When someone is level 5, they:
- are alert and can pay attention to what’s going on around them
- have trouble focusing on the important parts of an event
- have lost a lot of their memory (which affects learning new things)
- get easily distracted and can’t focus their attention
- may seem to forget how to use things that they knew how to use before the injury
- will confuse the past and present
- may be able to follow simple, everyday conversations
- may be able to answer, “I’m fine, how are you?” but have trouble following deeper conversations
- may swear, even though they never did before
- depend on others to let them know when to do something
- may be able to do simple activities for self-care, but will still need some help
When someone is level 6, they:
- mean to act a certain way
- can follow simple directions
- can follow a schedule with some support (but changes in their routine can confuse them)
- need some direction
- may have problems with memory that can lead to making mistakes and poor decisions
- may have true memories of most things before the injury
- can pay attention and concentrate better –They often know things like where they are, the time, and the date.
- may know their healthcare providers and staff
- may be very attached to family members and call them often
- get easily overwhelmed with too much information
- can’t plan or predict future events
How to help during levels 5 and 6
You can do the following things to help your loved one during levels 5 and 6:
- Be patient.
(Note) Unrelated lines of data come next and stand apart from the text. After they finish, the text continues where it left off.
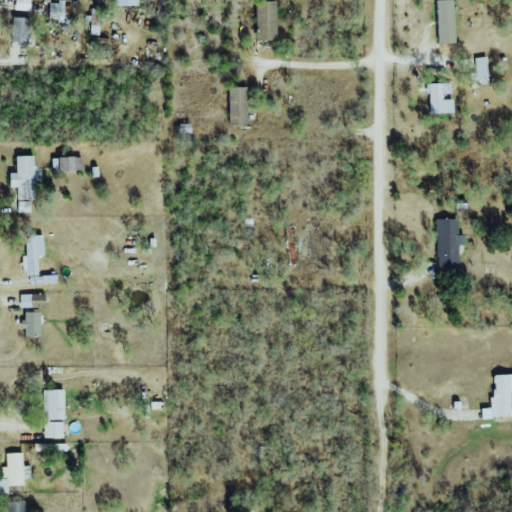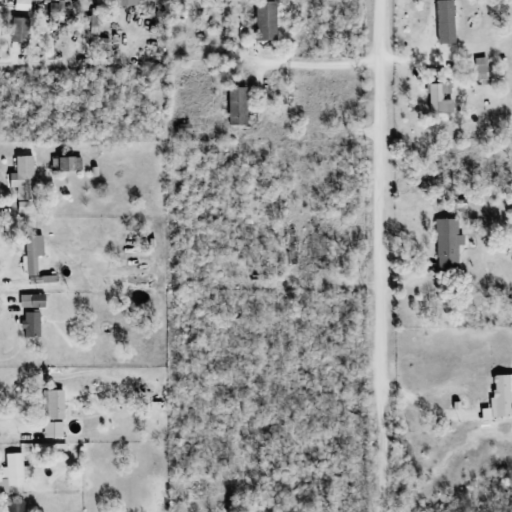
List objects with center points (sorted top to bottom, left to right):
building: (125, 3)
building: (22, 5)
building: (56, 11)
building: (265, 21)
building: (445, 21)
building: (19, 30)
road: (322, 64)
building: (480, 73)
building: (439, 98)
building: (237, 106)
building: (66, 164)
building: (23, 178)
building: (23, 206)
building: (447, 244)
building: (33, 253)
road: (380, 256)
building: (42, 279)
building: (32, 300)
building: (31, 324)
building: (501, 395)
road: (423, 405)
building: (53, 413)
road: (18, 425)
building: (13, 472)
building: (14, 506)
Repeat information as much as they need to help them learn ways to remember things.
- Share information about family and friends. Show them photos to help them recall memories.
- If they laugh or cry easily when you wouldn’t expect them to, act like it didn’t happen. Distract them by suggesting another activity, or change the topic until they calm down.
- Help them with homework or assignments they get from their therapists. Encourage them to write in their journal, phone, or other electronic device.
- Give them step-by-step instructions for basic tasks. Over time, give them fewer instructions for basic tasks so they can begin doing more things on their own.
- Help them count money and make change. Ask them about the steps to make coffee or do laundry. You can then ask them to do the task they just described.
- Let every situation be a learning experience. But don’t try to push them to do too many things on their own too quickly. Everyday tasks will still be hard for them.